As such, combinations of vitamins and herbs would need to provide safety data, while this is not required for vitamins and minerals, traditional medicines with documented data, and health supplements consumed as food.
“For a combination consisting of new active ingredients, toxicological and clinical data for finished product may be requested. This will also apply to new combinations of well-known ingredients. Safety data will have to be on the product with information on individual ingredients as supportive references,” said the NPRA.
However, Pereira said that the rule was a contradictory one, since overseas legislations which the Malaysian authorities have referenced to, including Australia’s Therapeutic Goods Administration (TGA) and Health Canada, have allowed such combinations.
“If you consider them reference countries, why not just follow [their decisions]? Why are you trying to reinvent the wheel? That's going to slow down the process of registering new innovative products,” he said.

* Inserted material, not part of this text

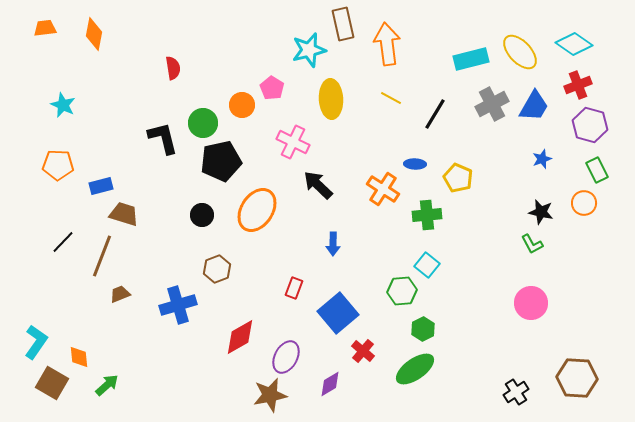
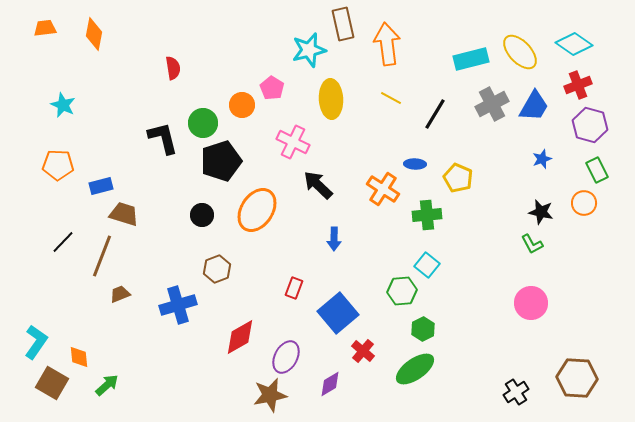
black pentagon at (221, 161): rotated 6 degrees counterclockwise
blue arrow at (333, 244): moved 1 px right, 5 px up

He added that the NPRA could conduct pharmacovigilance while following the TGA and Health Canada’s decisions.
Blackmores Bio C 1000 + Effervescent is an example of a product which contains both vitamin and herb. In this case, vitamin C, echinacea, and zinc are used. The product is available in neighbouring country Singapore as well.
The association also hopes to remove the ban on commonly used ingredient such as conjugated linoleic acid (CLA), which is currently on the list of prohibited active ingredients.
Pereira said the association has been compiling and sending scientific evidence on the benefits of supplements in hopes of persuading the regulators in removing sales tax and allowing innovative formulas.
“We are trying to compile published data from other countries. If there is available data from Malaysia, we will use them or studies from Asia itself, because that will probably carry more clout as well.”
Another action plan is to eliminate import duties on supplement ingredients and finished products containing fish oil, curcumin extract, and amino acids, where there is an import duty in place.
Pereira said MADSA has been engaging departments such as the Ministry of Health, Ministry of Finance, Ministry of Agriculture and Food Industries in driving its cause.